▽

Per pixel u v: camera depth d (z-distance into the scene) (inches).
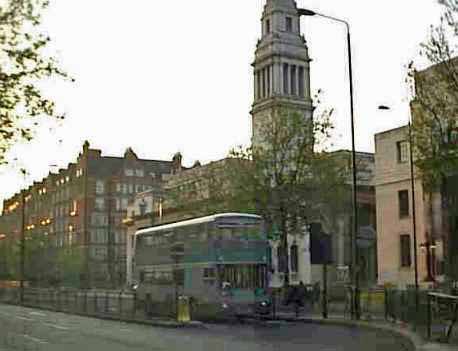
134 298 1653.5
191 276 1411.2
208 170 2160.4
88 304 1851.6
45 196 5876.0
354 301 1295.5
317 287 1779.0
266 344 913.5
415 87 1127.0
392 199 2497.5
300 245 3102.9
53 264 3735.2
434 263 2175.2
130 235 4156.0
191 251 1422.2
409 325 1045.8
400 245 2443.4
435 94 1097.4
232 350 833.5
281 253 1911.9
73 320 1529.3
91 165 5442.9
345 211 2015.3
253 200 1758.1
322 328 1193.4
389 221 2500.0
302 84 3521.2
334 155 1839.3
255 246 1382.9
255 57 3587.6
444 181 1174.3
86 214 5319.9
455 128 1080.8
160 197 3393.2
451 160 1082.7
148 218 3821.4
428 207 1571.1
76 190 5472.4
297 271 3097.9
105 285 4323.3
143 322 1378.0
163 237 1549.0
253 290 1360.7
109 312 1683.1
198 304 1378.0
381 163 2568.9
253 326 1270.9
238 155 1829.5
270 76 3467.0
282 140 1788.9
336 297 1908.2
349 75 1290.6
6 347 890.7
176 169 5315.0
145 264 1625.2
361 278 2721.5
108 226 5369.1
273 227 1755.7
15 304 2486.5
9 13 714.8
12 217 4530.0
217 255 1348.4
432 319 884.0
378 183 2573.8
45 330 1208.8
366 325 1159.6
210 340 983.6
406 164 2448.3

△
▽

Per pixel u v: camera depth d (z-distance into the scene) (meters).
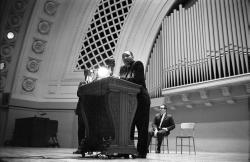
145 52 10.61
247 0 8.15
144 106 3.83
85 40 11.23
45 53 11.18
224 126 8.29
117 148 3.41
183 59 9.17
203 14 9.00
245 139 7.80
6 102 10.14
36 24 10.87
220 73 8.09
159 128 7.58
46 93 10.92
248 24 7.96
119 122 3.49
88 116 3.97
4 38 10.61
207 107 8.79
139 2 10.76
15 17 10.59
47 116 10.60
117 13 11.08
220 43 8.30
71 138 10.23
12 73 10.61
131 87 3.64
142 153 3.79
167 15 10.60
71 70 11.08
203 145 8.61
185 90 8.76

△
▽

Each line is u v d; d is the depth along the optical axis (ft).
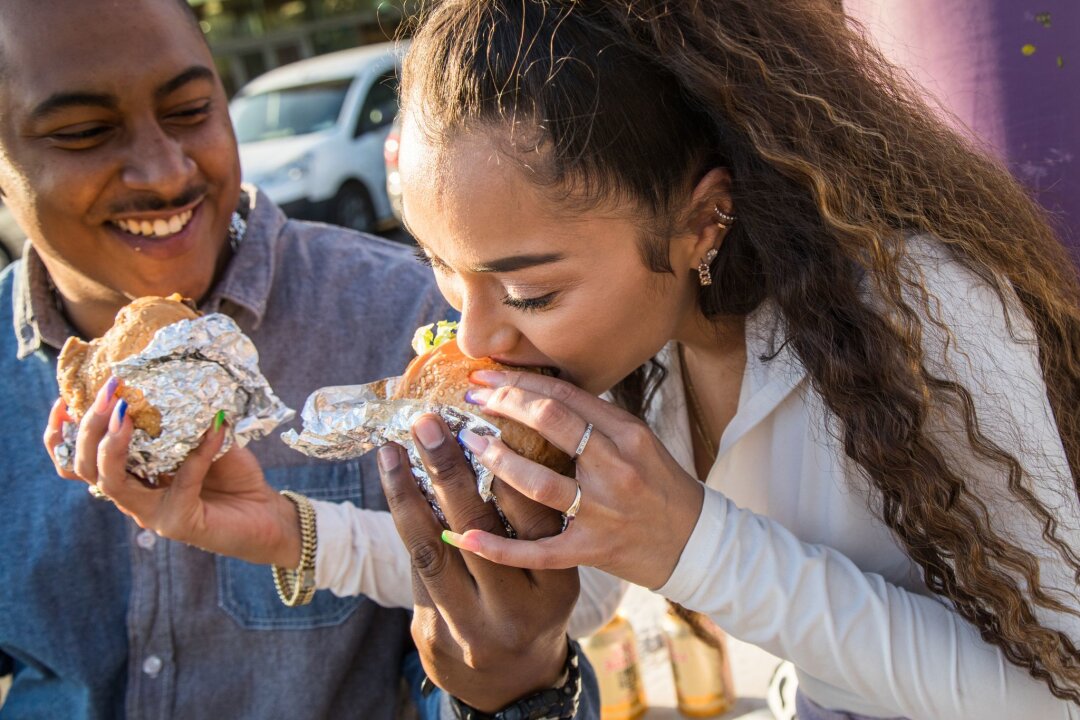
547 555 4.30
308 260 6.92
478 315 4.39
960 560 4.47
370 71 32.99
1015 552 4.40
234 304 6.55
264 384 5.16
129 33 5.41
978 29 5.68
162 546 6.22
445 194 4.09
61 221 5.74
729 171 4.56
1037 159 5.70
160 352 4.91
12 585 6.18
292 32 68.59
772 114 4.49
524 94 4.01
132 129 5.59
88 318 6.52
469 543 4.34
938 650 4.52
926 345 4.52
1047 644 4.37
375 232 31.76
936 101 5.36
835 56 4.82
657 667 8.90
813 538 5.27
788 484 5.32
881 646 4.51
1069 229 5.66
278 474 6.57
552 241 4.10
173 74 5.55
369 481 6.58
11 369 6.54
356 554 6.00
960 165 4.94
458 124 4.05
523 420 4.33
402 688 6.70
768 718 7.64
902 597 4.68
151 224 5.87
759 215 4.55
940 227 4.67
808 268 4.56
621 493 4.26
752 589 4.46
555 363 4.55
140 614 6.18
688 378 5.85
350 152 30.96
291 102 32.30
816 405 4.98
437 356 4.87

△

Once you find the line with "375 232 31.76" in the entries above, output it and each line after it up to and including the line with "151 224 5.87", and nothing else.

[Answer area]
375 232 31.76
936 101 5.36
835 56 4.82
657 667 8.90
813 538 5.27
788 484 5.32
881 646 4.51
1069 229 5.66
278 474 6.57
552 241 4.10
173 74 5.55
369 481 6.58
11 369 6.54
356 554 6.00
960 165 4.94
458 124 4.05
523 420 4.33
402 688 6.70
768 718 7.64
902 597 4.68
151 224 5.87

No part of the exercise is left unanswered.